-
1. Re: Expensive plan
shawkins May 28, 2015 1:59 PM (in response to markaddleman)Since there is no cardinality or other stats on metric_name, it is deferring that join to later stages as the heuristic selectivity of the agent_name filter isn't enough to assume it should be performed first. Can you add a cardinality and possible a distinct value count for agent_name?
-
2. Re: Expensive plan
markaddleman May 28, 2015 3:19 PM (in response to shawkins)I think I have cardinality and distinct value count for agent_name. Prior to running the query in question, I issue the following stored procs:
Cost update query: CALL SYSADMIN.setColumnStats('cassandra_metrics.metric_name', 'metric_id', (SELECT COUNT(DISTINCT metric_id) FROM cassandra_metrics.metric_name), 0, (SELECT MAX(metric_id) FROM cassandra_metrics.metric_name), (SELECT MIN(metric_id) FROM cassandra_metrics.metric_name))
Cost update query: CALL SYSADMIN.setColumnStats('cassandra_metrics.metric_name', 'agent_host', (SELECT COUNT(DISTINCT agent_host) FROM cassandra_metrics.metric_name), 0, (SELECT MAX(agent_host) FROM cassandra_metrics.metric_name), (SELECT MIN(agent_host) FROM cassandra_metrics.metric_name))
Cost update query: CALL SYSADMIN.setColumnStats('cassandra_metrics.metric_name', 'agent_name', (SELECT COUNT(DISTINCT agent_name) FROM cassandra_metrics.metric_name), 0, (SELECT MAX(agent_name) FROM cassandra_metrics.metric_name), (SELECT MIN(agent_name) FROM cassandra_metrics.metric_name))
Cost update query: CALL SYSADMIN.setColumnStats('cassandra_metrics.metric_name', 'agent_process', (SELECT COUNT(DISTINCT agent_process) FROM cassandra_metrics.metric_name), 0, (SELECT MAX(agent_process) FROM cassandra_metrics.metric_name), (SELECT MIN(agent_process) FROM cassandra_metrics.metric_name))
Cost update query: CALL SYSADMIN.setColumnStats('cassandra_metrics.metric_name', 'attribute_type', (SELECT COUNT(DISTINCT attribute_type) FROM cassandra_metrics.metric_name), 0, (SELECT MAX(attribute_type) FROM cassandra_metrics.metric_name), (SELECT MIN(attribute_type) FROM cassandra_metrics.metric_name))

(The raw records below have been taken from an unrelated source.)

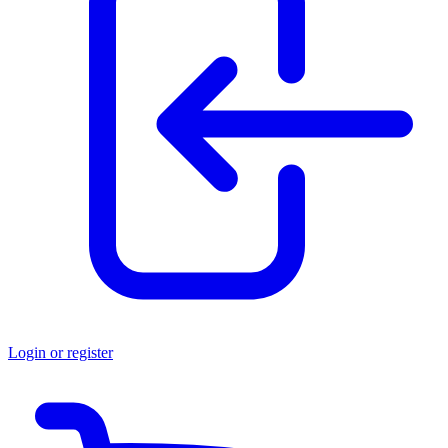
Login or register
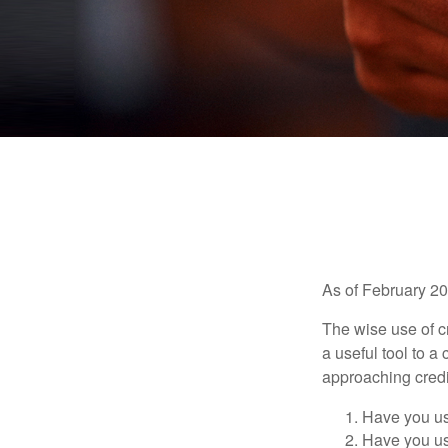
As of February 20
The wise use of cre
a useful tool to 
approaching credi
Have you us
Have you us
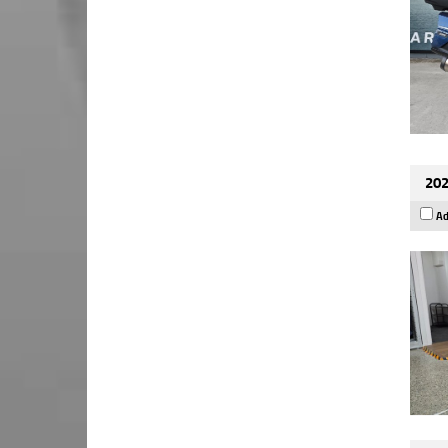
202
Ad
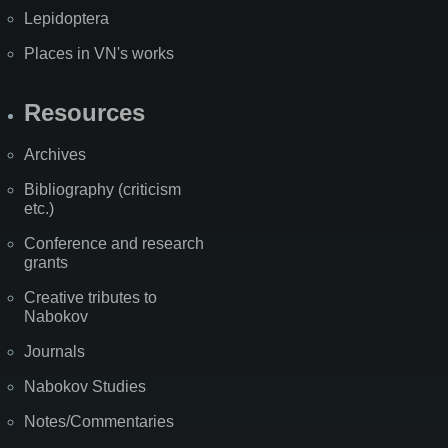
Lepidoptera
Places in VN's works
Resources
Archives
Bibliography (criticism
etc.)
Conference and research
grants
Creative tributes to
Nabokov
Journals
Nabokov Studies
Notes/Commentaries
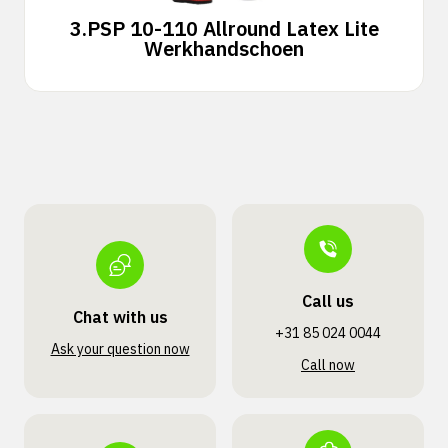
3.
PSP 10-110 Allround Latex Lite
Werkhandschoen
Call us
Chat with us
+31 85 024 0044
Ask your question now
Call now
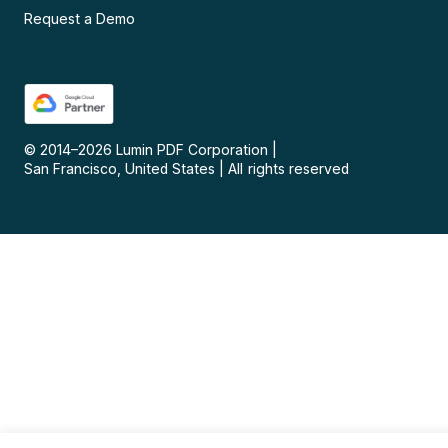
Request a Demo
© 2014–
2026
Lumin PDF Corporation
|
San Francisco, United States
|
All rights reserved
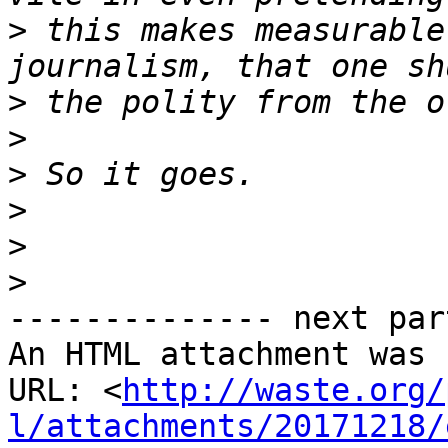
>
 this makes measurable
>
>
>
>
>
>
-------------- next par
An HTML attachment was 
URL: <
http://waste.org/
l/attachments/20171218/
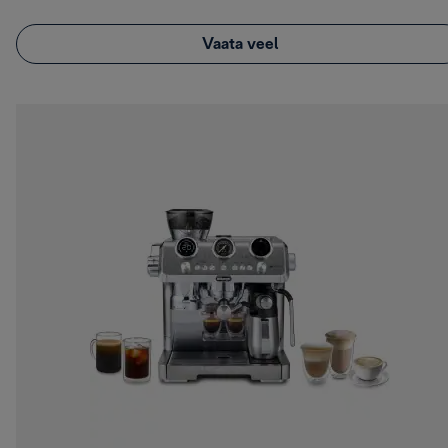
Vaata veel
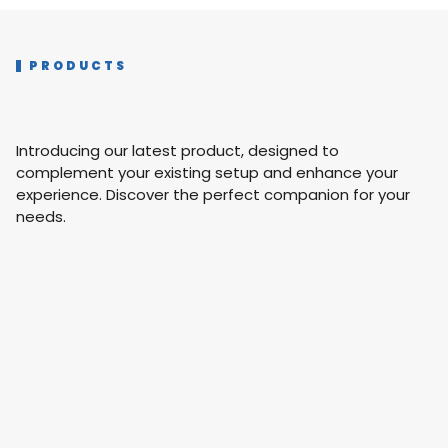
PRODUCTS
Introducing our latest product, designed to
complement your existing setup and enhance your
experience. Discover the perfect companion for your
needs.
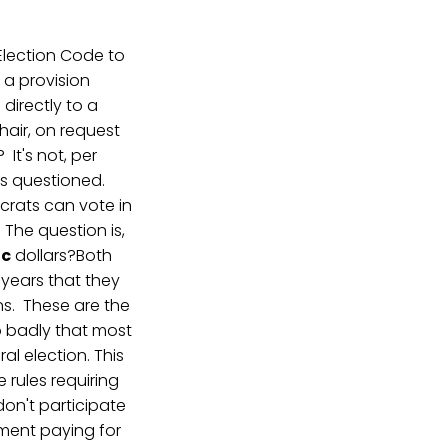
Election Code to
 a provision
directly to a
hair, on request
It's not, per
oes questioned.
crats can vote in
The question is,
ic
dollars?Both
years that they
ns. These are the
o badly that most
al election. This
 rules requiring
don't participate
rnment paying for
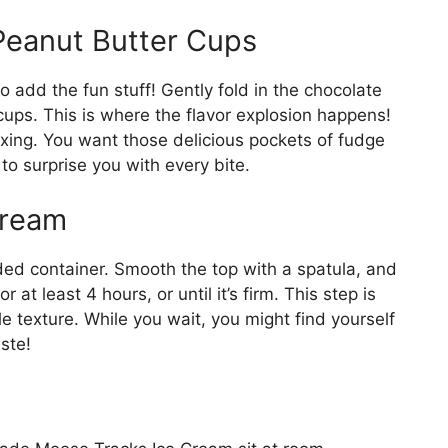
Peanut Butter Cups
o add the fun stuff! Gently fold in the chocolate
ps. This is where the flavor explosion happens!
xing. You want those delicious pockets of fudge
to surprise you with every bite.
Cream
dded container. Smooth the top with a spatula, and
or at least 4 hours, or until it’s firm. This step is
le texture. While you wait, you might find yourself
ste!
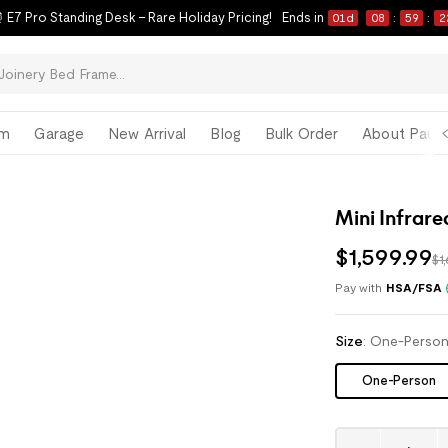
 E7 Pro Standing Desk – Rare Holiday Pricing!
Ends in
01
d
08
:
59
:
2
om
Garage
New Arrival
Blog
Bulk Order
About Paul 
Mini Infrare
$
1,599
.
99
$1
Pay with
HSA/FSA
Size
:
One-Perso
One-Person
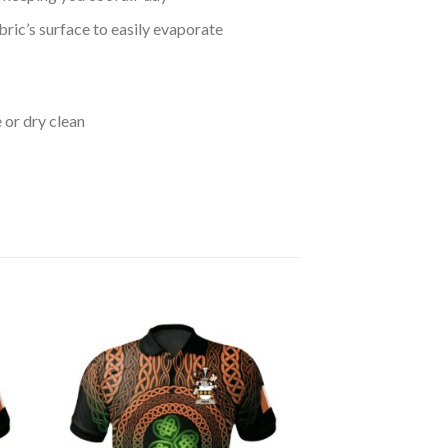
bric’s surface to easily evaporate
 or dry clean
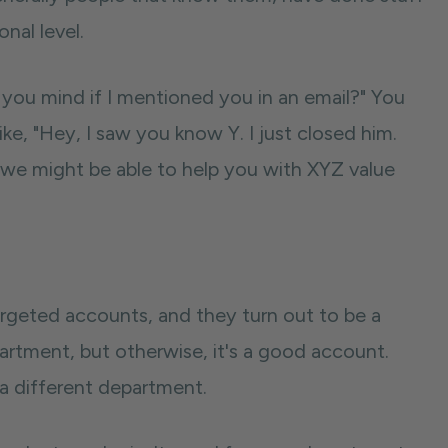
nal level.
you mind if I mentioned you in an email?" You
ke, "Hey, I saw you know Y. I just closed him.
k we might be able to help you with XYZ value
rgeted accounts, and they turn out to be a
epartment, but otherwise, it's a good account.
 a different department.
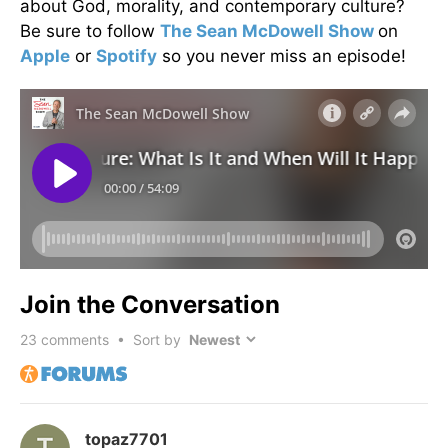
about God, morality, and contemporary culture?
Be sure to follow
The Sean McDowell Show
on
Apple
or
Spotify
so you never miss an episode!
Join the Conversation
23
comments • Sort by
topaz7701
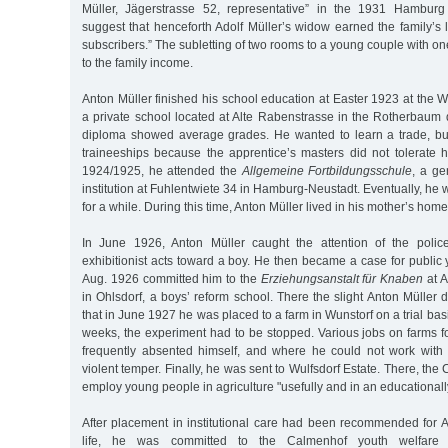
Müller, Jägerstrasse 52, representative” in the 1931 Hambur
suggest that henceforth Adolf Müller’s widow earned the family’s li
subscribers.” The subletting of two rooms to a young couple with on
to the family income.
Anton Müller finished his school education at Easter 1923 at the
a private school located at Alte Rabenstrasse in the Rotherbaum 
diploma showed average grades. He wanted to learn a trade, bu
traineeships because the apprentice’s masters did not tolerate hi
1924/1925, he attended the
Allgemeine Fortbildungsschule
, a ge
institution at Fuhlentwiete 34 in Hamburg-Neustadt. Eventually, h
for a while. During this time, Anton Müller lived in his mother’s home
In June 1926, Anton Müller caught the attention of the poli
exhibitionist acts toward a boy. He then became a case for public 
Aug. 1926 committed him to the
Erziehungsanstalt für Knaben
at A
in Ohlsdorf, a boys’ reform school. There the slight Anton Müller 
that in June 1927 he was placed to a farm in Wunstorf on a trial bas
weeks, the experiment had to be stopped. Various jobs on farms f
frequently absented himself, and where he could not work with
violent temper. Finally, he was sent to Wulfsdorf Estate. There, the 
employ young people in agriculture "usefully and in an educationall
After placement in institutional care had been recommended for An
life, he was committed to the Calmenhof youth welfare 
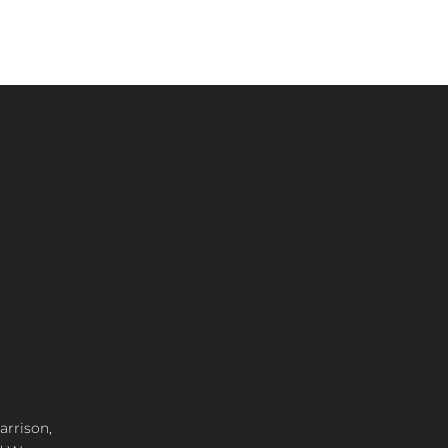
arrison,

Cost update query: CALL SYSADMIN.setColumnStats('cassandra_metrics.metric_name', 'metric_attribute', (SELECT COUNT(DISTINCT metric_attribute) FROM cassandra_metrics.metric_name), 0, (SELECT MAX(metric_attribute) FROM cassandra_metrics.metric_name), (SELECT MIN(metric_attribute) FROM cassandra_metrics.metric_name))
Cost update query: CALL SYSADMIN.setColumnStats('cassandra_metrics.metric_name', 'metric_path', (SELECT COUNT(DISTINCT metric_path) FROM cassandra_metrics.metric_name), 0, (SELECT MAX(metric_path) FROM cassandra_metrics.metric_name), (SELECT MIN(metric_path) FROM cassandra_metrics.metric_name))
Cost update query: CALL SYSADMIN.setColumnStats('cassandra_metrics.metric_name', 'source_name', (SELECT COUNT(DISTINCT source_name) FROM cassandra_metrics.metric_name), 0, (SELECT MAX(source_name) FROM cassandra_metrics.metric_name), (SELECT MIN(source_name) FROM cassandra_metrics.metric_name))
That ought to fully update the costing info, yes?
Attached is the most recent plan
-
expensive_plan_2.txt.zip 4.8 KB
-
-
3. Re: Expensive plan
shawkins May 29, 2015 10:37 AM (in response to markaddleman)To double check, are you expecting a top level dependent join? If not then the node ordering for the enhanced sort merge doesn't matter. Both sides will be accessed in parallel until the processor can determine if one side is sufficiently small to build an index off of to perform the join.